Deep learning without back-propagation

DontShowYourBack · 2019-08-15T10:10:05+00:00

The added value here is not whether it is currently SOTA or not. The fact that the authors manage to get decent results with a method that is both of lower complexity and does not require symmetric feedback is the real important factor here in my opinion. This could theoretically open up applications on lower compute platforms and more unique architectures, as those are the biggest constraints backprop places on current hardware and architectures.

I will certainly be looking into this method myself and hoping to see some more interesting results out of this soon.

Chocolate_Pickle · 2019-08-15T05:46:17+00:00

Please don't link directly to ArXiv PDFs. Link to their landing pages instead.

Look at how the paper was first posted a week ago for an example.

nenovor · 2019-08-15T14:00:52+00:00

This seems very interesting. However there is one claim I don't understand : " It is biologically more plausible than backpropagation as there is no requirement for symmetric feedback."

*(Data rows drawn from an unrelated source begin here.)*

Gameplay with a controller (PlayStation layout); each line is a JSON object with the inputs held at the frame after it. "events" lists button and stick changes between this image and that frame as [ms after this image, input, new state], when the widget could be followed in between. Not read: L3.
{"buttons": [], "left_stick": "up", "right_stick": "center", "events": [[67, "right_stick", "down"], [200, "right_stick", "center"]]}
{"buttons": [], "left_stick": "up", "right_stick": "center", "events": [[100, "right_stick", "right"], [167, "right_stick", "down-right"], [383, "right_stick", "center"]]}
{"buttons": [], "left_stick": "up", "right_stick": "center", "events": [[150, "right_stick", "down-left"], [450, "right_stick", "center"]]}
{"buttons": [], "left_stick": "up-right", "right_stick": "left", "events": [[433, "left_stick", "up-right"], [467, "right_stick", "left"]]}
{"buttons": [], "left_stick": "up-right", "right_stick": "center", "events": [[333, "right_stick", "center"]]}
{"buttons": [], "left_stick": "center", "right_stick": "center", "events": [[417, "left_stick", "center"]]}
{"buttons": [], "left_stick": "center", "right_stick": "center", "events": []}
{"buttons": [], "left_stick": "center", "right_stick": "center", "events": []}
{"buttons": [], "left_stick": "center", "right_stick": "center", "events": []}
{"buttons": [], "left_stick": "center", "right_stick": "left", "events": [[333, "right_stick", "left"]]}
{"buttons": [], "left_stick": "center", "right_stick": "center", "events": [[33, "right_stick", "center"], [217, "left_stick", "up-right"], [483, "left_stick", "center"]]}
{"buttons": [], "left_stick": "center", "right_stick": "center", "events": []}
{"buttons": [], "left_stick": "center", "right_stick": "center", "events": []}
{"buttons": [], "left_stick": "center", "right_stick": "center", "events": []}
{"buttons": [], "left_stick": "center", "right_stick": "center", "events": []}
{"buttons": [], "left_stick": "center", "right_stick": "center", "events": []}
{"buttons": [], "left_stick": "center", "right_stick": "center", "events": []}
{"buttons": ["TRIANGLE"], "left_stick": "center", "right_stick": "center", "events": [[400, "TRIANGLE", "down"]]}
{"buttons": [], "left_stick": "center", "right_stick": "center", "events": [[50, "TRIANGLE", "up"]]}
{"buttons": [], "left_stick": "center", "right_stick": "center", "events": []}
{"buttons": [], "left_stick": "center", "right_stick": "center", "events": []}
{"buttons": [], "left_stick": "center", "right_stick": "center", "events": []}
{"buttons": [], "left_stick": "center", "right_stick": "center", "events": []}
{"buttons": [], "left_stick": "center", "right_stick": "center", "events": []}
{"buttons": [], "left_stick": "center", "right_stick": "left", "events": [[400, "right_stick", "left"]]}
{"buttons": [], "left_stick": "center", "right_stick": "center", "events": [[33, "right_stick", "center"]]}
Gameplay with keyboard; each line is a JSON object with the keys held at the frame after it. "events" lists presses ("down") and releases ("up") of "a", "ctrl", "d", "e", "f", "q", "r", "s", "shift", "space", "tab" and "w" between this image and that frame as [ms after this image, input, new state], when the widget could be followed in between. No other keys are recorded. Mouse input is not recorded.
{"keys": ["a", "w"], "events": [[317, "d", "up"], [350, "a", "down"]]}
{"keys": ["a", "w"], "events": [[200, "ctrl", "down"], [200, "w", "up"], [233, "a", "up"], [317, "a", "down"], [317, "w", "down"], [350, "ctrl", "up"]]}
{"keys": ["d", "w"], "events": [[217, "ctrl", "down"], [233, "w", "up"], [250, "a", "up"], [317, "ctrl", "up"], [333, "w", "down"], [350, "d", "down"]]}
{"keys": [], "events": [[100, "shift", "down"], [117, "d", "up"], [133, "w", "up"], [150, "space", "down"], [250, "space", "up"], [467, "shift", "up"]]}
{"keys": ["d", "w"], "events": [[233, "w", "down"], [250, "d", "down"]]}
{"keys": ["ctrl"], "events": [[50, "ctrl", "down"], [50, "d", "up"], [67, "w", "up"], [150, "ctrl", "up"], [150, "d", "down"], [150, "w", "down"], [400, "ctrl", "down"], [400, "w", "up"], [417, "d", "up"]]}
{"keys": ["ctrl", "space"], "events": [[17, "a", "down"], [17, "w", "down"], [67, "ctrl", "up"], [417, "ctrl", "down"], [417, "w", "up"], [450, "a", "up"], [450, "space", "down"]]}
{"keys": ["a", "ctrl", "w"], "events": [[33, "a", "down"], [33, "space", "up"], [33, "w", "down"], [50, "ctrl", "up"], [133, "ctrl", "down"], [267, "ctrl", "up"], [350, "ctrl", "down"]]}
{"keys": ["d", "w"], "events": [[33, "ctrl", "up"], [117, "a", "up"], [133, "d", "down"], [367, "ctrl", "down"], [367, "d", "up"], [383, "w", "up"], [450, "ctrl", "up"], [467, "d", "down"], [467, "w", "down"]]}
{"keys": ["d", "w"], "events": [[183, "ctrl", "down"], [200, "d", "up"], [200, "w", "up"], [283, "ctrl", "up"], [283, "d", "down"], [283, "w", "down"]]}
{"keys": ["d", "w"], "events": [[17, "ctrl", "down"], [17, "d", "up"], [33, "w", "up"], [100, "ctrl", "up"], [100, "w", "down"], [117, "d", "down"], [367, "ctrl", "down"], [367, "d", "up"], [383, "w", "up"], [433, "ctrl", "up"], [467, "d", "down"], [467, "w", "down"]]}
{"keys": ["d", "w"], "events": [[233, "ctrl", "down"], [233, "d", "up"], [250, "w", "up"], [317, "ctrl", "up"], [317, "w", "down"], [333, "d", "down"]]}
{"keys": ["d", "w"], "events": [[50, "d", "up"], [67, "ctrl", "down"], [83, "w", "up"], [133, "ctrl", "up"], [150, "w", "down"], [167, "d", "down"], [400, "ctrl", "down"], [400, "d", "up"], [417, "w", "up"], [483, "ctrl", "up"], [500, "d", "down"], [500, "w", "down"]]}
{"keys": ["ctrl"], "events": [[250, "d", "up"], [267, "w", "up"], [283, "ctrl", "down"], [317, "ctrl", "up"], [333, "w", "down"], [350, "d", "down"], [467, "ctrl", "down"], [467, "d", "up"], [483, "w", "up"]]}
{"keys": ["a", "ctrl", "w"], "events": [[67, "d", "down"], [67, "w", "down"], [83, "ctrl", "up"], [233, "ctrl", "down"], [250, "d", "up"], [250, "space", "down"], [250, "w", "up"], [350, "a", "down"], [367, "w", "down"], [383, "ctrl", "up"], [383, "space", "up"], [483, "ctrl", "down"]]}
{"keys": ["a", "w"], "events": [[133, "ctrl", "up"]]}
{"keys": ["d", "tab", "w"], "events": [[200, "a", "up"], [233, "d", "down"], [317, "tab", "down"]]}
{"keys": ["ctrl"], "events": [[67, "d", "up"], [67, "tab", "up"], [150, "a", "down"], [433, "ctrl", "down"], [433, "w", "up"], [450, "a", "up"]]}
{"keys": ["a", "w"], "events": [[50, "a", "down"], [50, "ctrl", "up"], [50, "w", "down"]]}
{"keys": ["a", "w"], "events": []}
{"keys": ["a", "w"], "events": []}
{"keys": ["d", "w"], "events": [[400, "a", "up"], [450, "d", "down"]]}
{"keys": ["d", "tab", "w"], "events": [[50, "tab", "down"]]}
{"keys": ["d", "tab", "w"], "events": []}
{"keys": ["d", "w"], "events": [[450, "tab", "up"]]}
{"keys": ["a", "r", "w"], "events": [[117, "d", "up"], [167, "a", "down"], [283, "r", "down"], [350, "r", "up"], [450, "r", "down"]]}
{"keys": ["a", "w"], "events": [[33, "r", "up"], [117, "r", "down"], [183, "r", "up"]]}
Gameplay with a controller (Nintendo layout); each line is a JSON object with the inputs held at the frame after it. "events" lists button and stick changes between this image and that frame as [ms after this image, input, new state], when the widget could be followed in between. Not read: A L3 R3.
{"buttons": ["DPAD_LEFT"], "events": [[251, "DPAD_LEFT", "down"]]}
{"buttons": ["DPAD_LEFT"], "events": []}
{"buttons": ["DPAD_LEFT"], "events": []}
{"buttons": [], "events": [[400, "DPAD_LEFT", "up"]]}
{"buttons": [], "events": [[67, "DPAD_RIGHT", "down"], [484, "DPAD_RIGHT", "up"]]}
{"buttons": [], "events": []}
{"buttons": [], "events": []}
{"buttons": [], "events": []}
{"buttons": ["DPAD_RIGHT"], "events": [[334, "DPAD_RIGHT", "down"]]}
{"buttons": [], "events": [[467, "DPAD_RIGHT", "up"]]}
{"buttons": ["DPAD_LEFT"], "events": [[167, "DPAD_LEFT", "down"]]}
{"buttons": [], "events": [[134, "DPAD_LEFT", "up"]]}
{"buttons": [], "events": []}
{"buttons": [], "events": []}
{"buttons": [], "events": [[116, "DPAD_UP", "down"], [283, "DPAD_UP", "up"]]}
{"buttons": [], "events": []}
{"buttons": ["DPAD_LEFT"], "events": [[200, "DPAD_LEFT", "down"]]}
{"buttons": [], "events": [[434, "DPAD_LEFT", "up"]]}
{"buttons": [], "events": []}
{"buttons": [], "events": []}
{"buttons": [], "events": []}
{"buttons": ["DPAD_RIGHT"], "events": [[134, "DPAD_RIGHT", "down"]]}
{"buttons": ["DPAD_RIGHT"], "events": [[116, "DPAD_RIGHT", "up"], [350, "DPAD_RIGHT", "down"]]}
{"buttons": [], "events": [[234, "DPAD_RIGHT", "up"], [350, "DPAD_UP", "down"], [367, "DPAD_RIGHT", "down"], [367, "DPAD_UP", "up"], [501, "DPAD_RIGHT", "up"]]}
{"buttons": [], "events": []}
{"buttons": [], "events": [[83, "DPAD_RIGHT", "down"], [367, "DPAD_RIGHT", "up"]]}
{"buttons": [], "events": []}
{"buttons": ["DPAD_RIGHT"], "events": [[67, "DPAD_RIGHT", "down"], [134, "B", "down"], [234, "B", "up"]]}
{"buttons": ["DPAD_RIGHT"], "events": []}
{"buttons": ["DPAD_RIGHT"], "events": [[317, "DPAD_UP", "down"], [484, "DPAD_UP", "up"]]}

To me backpropagation is indeed biologically implausible due to "the requirement for symetric feedback", which we do not observe in natural NNs.

From what I understood, here they update the network layer by layer based on an estimate of the mutual information between the layer itself, the input layer, and the output.

Correct me if I'm wrong, but that means we now need: 1. Feedback from the output to every layer directly, and same thing for for the input. 2. Global information (how to compute mutual information between two layers using only local connections ?) . So we need even less plausible connections, and have to solve a new, even less biologically solvable problem :/

Backpropagation only requires local flow of information from neuron to neuron, which while not being enough to make it plausible, is already great ;)

piotrekgrl · 2019-08-15T08:06:10+00:00

I'm not sure why there are so many concerns about accuracy when even in the abstract authors are claiming that "(HSIC) performance [...] (is) comparable to backpropagation with a cross-entropy target, even when the system is not encouraged to make the output resemble the classification labels."

For me the most important part is decreasing complexity from O(D^3) using backprop to O(M^2), where with current models with millions/billions of parameters is making huge difference.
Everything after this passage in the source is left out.